Chris Roberts, a Level 4 Rehabilitation Therapist and Sports Conditioning expert, has provided the below tips on behalf of cryotherapy brand Biofreeze on avoiding and treating tennis elbow.
What is Tennis Elbow?
Tennis elbow is a condition that causes pain around the outside of the elbow. It’s clinically known as lateral epicondylitis. It often occurs after strenuous overuse of the muscles and tendons of the forearm, near the elbow joint.
How can you avoid it?
It’s not always easy to avoid getting tennis elbow, although not putting too much stress on the muscles and tendons surrounding your elbow will help prevent the condition from getting worse.
If your tennis elbow is caused by an activity that involves placing repeated strain on your elbow joint, such as tennis, changing your technique may alleviate the problem.
Compression items such as compression cuffs or elbow sleeves can also help minimise the risk of tennis elbow.
What are the best treatments for it?
Tennis elbow is a self-limiting condition, which means it will eventually get better without treatment, However, there are treatments that can be used to improve your symptoms and speed up your recovery.

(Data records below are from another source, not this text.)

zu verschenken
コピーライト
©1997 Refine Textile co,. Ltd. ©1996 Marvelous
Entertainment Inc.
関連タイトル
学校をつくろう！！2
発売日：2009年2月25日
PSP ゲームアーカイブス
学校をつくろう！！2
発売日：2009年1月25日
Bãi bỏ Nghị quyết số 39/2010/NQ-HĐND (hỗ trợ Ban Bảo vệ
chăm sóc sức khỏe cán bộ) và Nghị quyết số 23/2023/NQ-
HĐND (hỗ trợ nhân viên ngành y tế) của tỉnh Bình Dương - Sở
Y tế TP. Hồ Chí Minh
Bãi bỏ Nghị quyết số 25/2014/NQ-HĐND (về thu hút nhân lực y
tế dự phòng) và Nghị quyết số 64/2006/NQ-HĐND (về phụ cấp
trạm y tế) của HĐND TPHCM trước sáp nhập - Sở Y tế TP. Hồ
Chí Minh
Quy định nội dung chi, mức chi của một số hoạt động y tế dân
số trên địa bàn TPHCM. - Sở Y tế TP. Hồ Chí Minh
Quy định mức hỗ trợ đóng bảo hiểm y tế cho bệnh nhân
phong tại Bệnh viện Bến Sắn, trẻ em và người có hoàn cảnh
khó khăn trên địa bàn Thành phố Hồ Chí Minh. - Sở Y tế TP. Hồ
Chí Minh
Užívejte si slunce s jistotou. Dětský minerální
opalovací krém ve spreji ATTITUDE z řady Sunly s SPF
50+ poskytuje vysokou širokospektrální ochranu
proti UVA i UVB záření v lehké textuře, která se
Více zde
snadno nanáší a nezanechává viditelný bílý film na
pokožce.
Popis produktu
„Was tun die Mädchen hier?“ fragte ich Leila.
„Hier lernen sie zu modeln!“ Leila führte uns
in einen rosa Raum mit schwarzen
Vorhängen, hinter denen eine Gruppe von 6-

It’s important that you rest your injured arm and stop doing the activity that’s causing the problem. Holding a cold compress, such as a bag of frozen peas wrapped in a towel, against your elbow for a few minutes several times a day can help ease the pain.
Taking painkillers, such as paracetamol, may help reduce mild pain caused by tennis elbow. Non-steroidal anti-inflammatory drugs (NSAIDs), such as ibuprofen, can be used to help reduce inflammation. Cryotherapy such as Biofreeze can also be used to help reduce pain.

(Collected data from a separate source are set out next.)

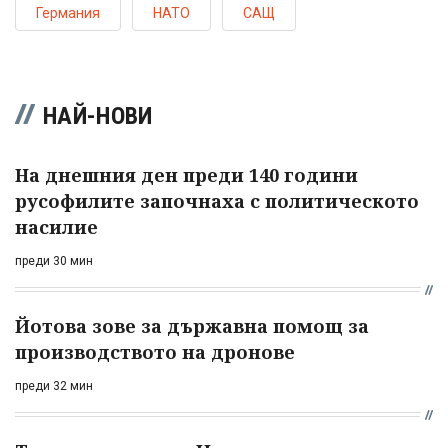
Германия
НАТО
САЩ
НАЙ-НОВИ
На днешния ден преди 140 години
русофилите започнаха с политическото
насилие
преди 30 мин
Йотова зове за държавна помощ за
производството на дронове
преди 32 мин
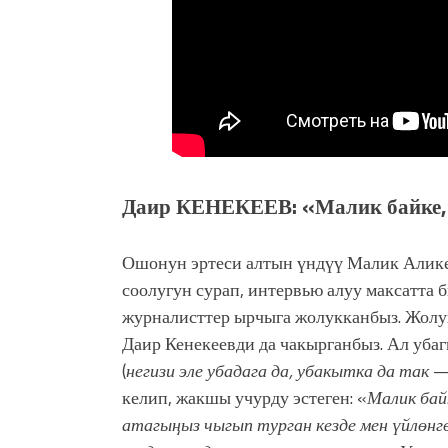
Даир КЕНЕКЕЕВ: «Малик байке,
Ошонун эртеси алтын үндүү Малик Алик
соолугун сурап, интервью алуу максатта 
журналисттер ырчыга жолукканбыз. Жол
Даир Кенекеевди да чакырганбыз. Ал уба
(
негизи эле убадага да, убакытка да так
— 
келип, жакшы учурду эстеген: «
Малик бай
атагыңыз чыгып турган кезде мен үйлөнг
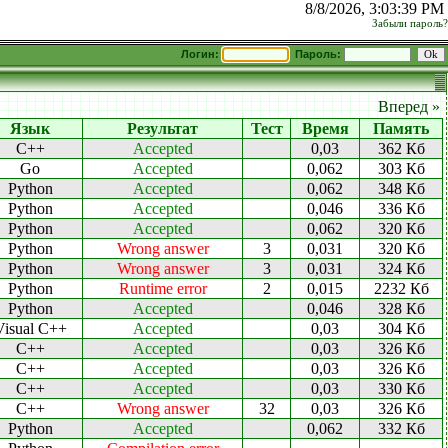
8/8/2026, 3:03:39 PM
Забыли пароль?
Логин:
Пароль:
Вперед »
Язык
Результат
Тест
Время
Память
C++
Accepted
0,03
362 Кб
Go
Accepted
0,062
303 Кб
Python
Accepted
0,062
348 Кб
Python
Accepted
0,046
336 Кб
Python
Accepted
0,062
320 Кб
Python
Wrong answer
3
0,031
320 Кб
Python
Wrong answer
3
0,031
324 Кб
Python
Runtime error
2
0,015
2232 Кб
Python
Accepted
0,046
328 Кб
Visual C++
Accepted
0,03
304 Кб
C++
Accepted
0,03
326 Кб
C++
Accepted
0,03
326 Кб
C++
Accepted
0,03
330 Кб
C++
Wrong answer
32
0,03
326 Кб
Python
Accepted
0,062
332 Кб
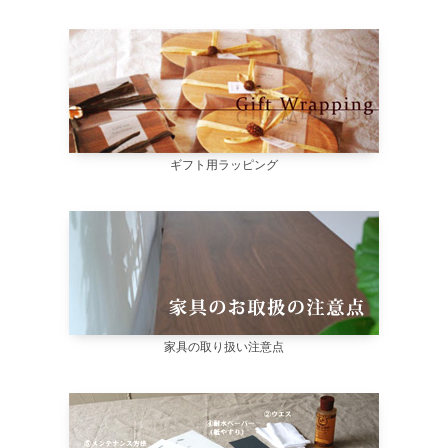
ギフト用ラッピング
家具の取り扱い注意点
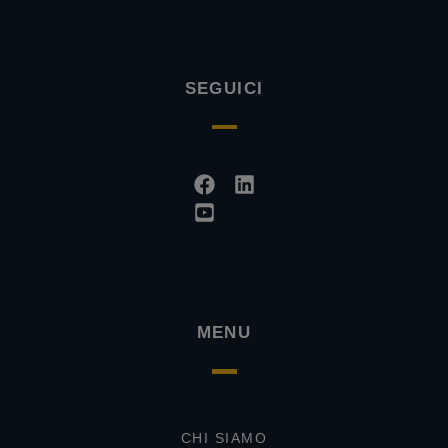
SEGUICI
Facebook
Youtube-
Linkedin
square
MENU
CHI SIAMO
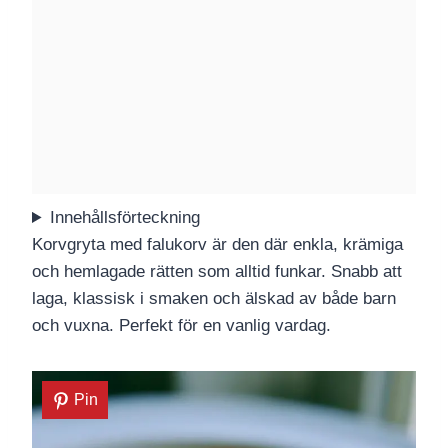
Innehållsförteckning
Korvgryta med falukorv är den där enkla, krämiga
och hemlagade rätten som alltid funkar. Snabb att
laga, klassisk i smaken och älskad av både barn
och vuxna. Perfekt för en vanlig vardag.
Pin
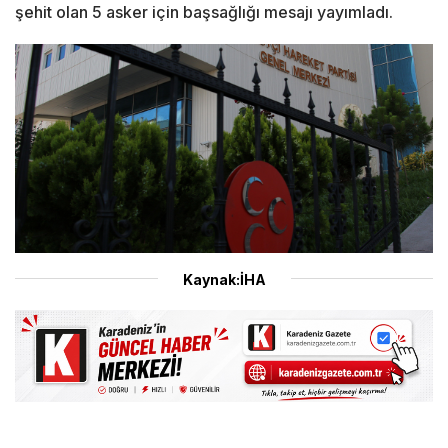
şehit olan 5 asker için başsağlığı mesajı yayımladı.
Kaynak:İHA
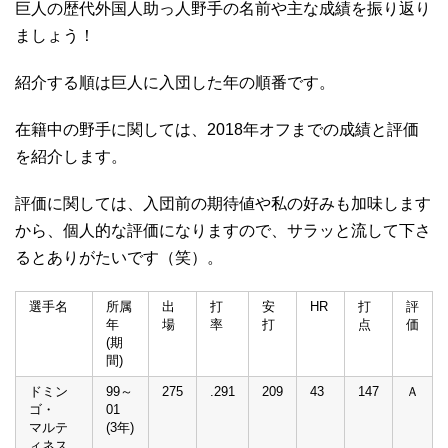
巨人の歴代外国人助っ人野手の名前や主な成績を振り返り
ましょう！
紹介する順は巨人に入団した年の順番です。
在籍中の野手に関しては、2018年オフまでの成績と評価
を紹介します。
評価に関しては、入団前の期待値や私の好みも加味します
から、個人的な評価になりますので、サラッと流して下さ
るとありがたいです（笑）。
選手名
所属
出
打
安
HR
打
評
年
場
率
打
点
価
(期
間)
ドミン
99～
275
.291
209
43
147
Ａ
ゴ・
01
マルテ
(3年)
ィネス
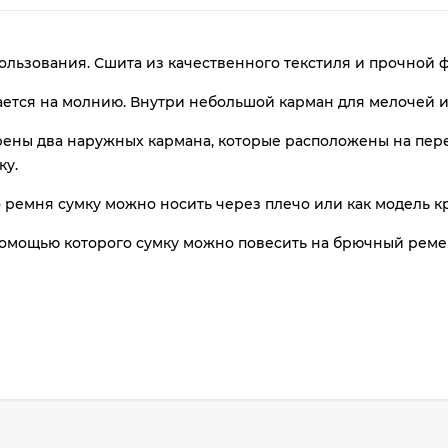
ользования. Сшита из качественного текстиля и прочной 
ается на молнию. Внутри небольшой карман для мелочей и
ены два наружных кармана, которые расположены на пере
ку.
ремня сумку можно носить через плечо или как модель кр
раз
в 2 недели
 помощью которого сумку можно повесить на брючный реме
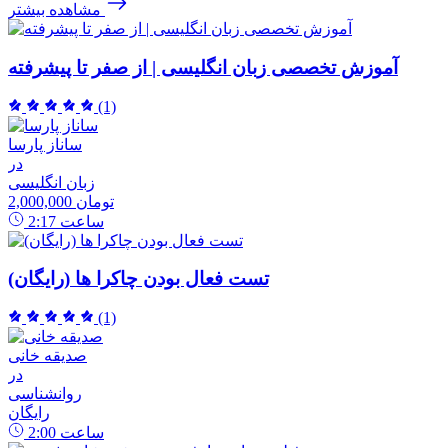
مشاهده بیشتر
آموزش تخصصی زبان انگلیسی | از صفر تا پیشرفته
(1)
ساناز پارسا
در
زبان انگلیسی
2,000,000 تومان
ساعت
2:17
تست فعال بودن چاکرا ها (رایگان)
(1)
صدیقه خانی
در
روانشناسی
رایگان
ساعت
2:00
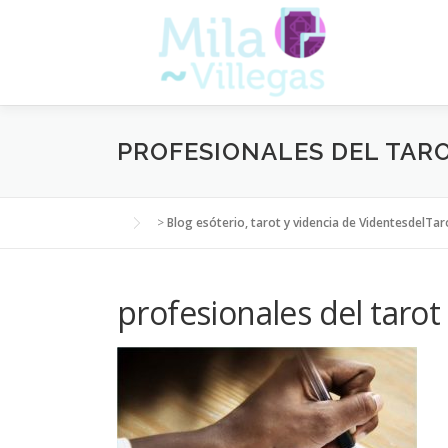
Saltar
al
contenido
PROFESIONALES DEL TAR
>
Blog esóterio, tarot y videncia de VidentesdelTar
profesionales del tarot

Physiotherapy may be recommended in more severe and persistent cases. Massaging and manipulating the affected area may help relieve the pain and stiffness and improve the range of movement in the arm.
Surgery may be used as a last resort to remove the damaged part of the tendon.

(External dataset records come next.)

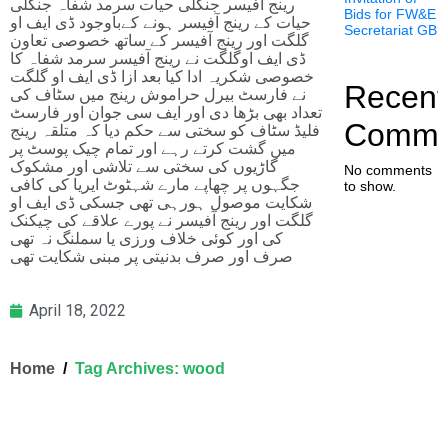
رینج آفیسر جنگلی حیات سرمد شفاہ جنگلی
Bids for FW&E
حیات کے رینج آفیسر ہونے کےباوجود ڈی ایف او
Secretariat GB
گلگت اور رینج آفیسر کے ساتھ خصوصی تعاون
ڈی ایف اوگلگت نے رینج آفیسر سرمد شفاہ کا
خصوصی شکریہ ادا کیا بعد ازا ڈی ایف او گلگت
Recent
نے فارسٹ بیرل حراموش رینج میں سٹاف کی
تعداد بھی بڑھا دی اور ایف سی جوان اور فارسٹ
Comme
فلیڈ سٹاف کو سختی سے حکم دیا کہ متلقہ رینج
میں گشت کرتے رہے اور تمام چیک پوسٹ پر
گاڑیوں کی سختی سے تلاشی اور مشکوک
No comments
جگہوں پر چھاپے مارے شہٹوٹ ایریا کی کافی
to show.
شکایت موصول ہورہی تھی جسکی ڈی ایف او
گلگت اور رینج آفیسر نے پورے علاقے کی چیکنک
کی اور کوئی خلاف ورزی یا سملنگ نہ تھی
صرف اور صرف بدنیتی پر مبنی شکایت تھی
April 18, 2022
Home
Tag Archives: wood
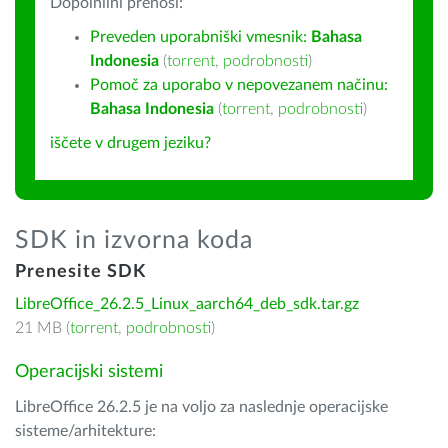
Dopolnilni prenosi:
Preveden uporabniški vmesnik:
Bahasa
Indonesia
(
torrent
,
podrobnosti
)
Pomoč za uporabo v nepovezanem načinu:
Bahasa Indonesia
(
torrent
,
podrobnosti
)
iščete v drugem jeziku?
SDK in izvorna koda
Prenesite SDK
LibreOffice_26.2.5_Linux_aarch64_deb_sdk.tar.gz
21 MB (
torrent
,
podrobnosti
)
Operacijski sistemi
LibreOffice 26.2.5 je na voljo za naslednje operacijske
sisteme/arhitekture:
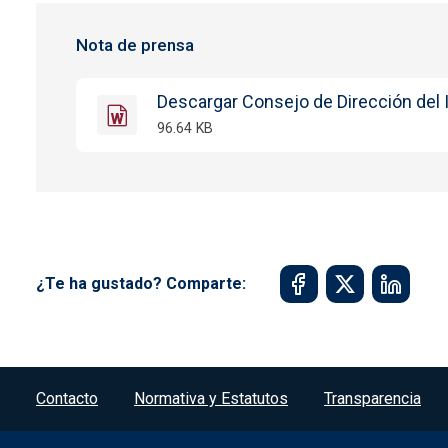
Nota de prensa
Descargar Consejo de Dirección del 
96.64 KB
¿Te ha gustado? Comparte:
Menú del pie
Contacto
Normativa y Estatutos
Transparencia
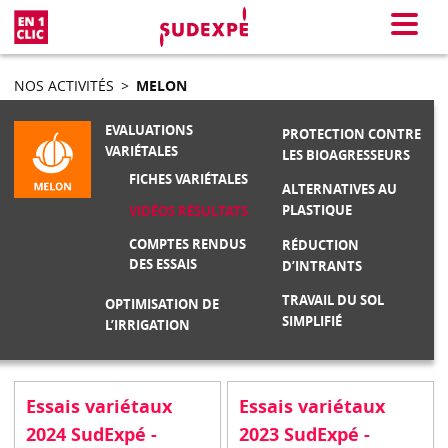
En 1 clic
Menu
NOS ACTIVITÉS
>
MELON
EVALUATIONS
PROTECTION CONTRE
VARIÉTALES
LES BIOAGRESSEURS
FICHES VARIÉTALES
ALTERNATIVES AU
PLASTIQUE
VIDÉOS RÉSULTATS
COMPTES RENDUS
RÉDUCTION
DES ESSAIS
D’INTRANTS
TRAVAIL DU SOL
OPTIMISATION DE
SIMPLIFIÉ
L’IRRIGATION
Essais variétaux
Essais variétaux
2024 SudExpé -
2023 SudExpé -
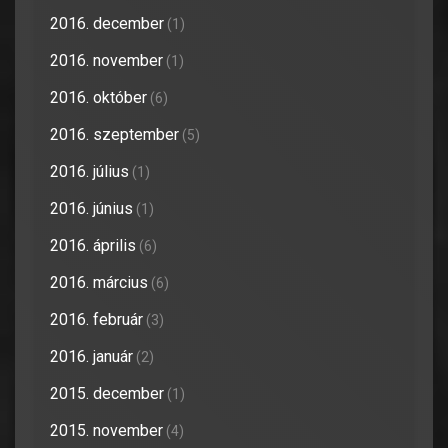
2016. december
(1)
2016. november
(1)
2016. október
(6)
2016. szeptember
(5)
2016. július
(1)
2016. június
(1)
2016. április
(6)
2016. március
(6)
2016. február
(3)
2016. január
(2)
2015. december
(1)
2015. november
(4)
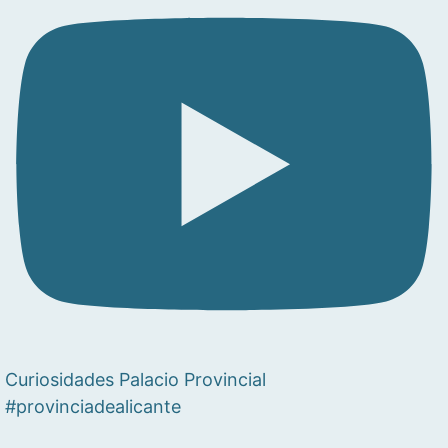
Curiosidades Palacio Provincial
#provinciadealicante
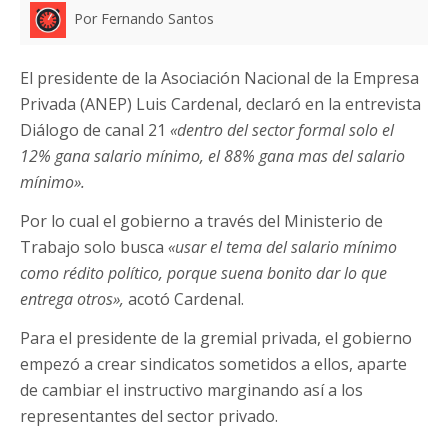
Por Fernando Santos
El presidente de la Asociación Nacional de la Empresa
Privada (ANEP) Luis Cardenal, declaró en la entrevista
Diálogo de canal 21
«dentro del sector formal solo el
12% gana salario mínimo, el 88% gana mas del salario
mínimo».
Por lo cual el gobierno a través del Ministerio de
Trabajo solo busca
«usar el tema del salario mínimo
como rédito político, porque suena bonito dar lo que
entrega otros»,
acotó Cardenal.
Para el presidente de la gremial privada, el gobierno
empezó a crear sindicatos sometidos a ellos, aparte
de cambiar el instructivo marginando así a los
representantes del sector privado.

Most cases of tennis elbow last between six months and two years. However, in about nine out of 10 cases, a full recovery is made within a year.
Who is most likely to be affected by it?
Tennis elbow is a common musculoskeletal condition. It’s estimated that as many as one in three people have tennis elbow at any given time.
Each year in the UK, about five in every 1,000 people go to see their GP about tennis elbow.
The condition usually affects adults and is more common in people who are 40-60 years of age. Men and women are equally affected.
What are other injuries you are at risk of when playing tennis?
Other injuries commonly occurring in tennis are Rotator Cuff Tears, Stress Fractures in the Back Patellar Tendonitis (aka Jumper’s Knee) and Ankle Sprains. All of which can be minimised through thorough warmups and pre-event preparation.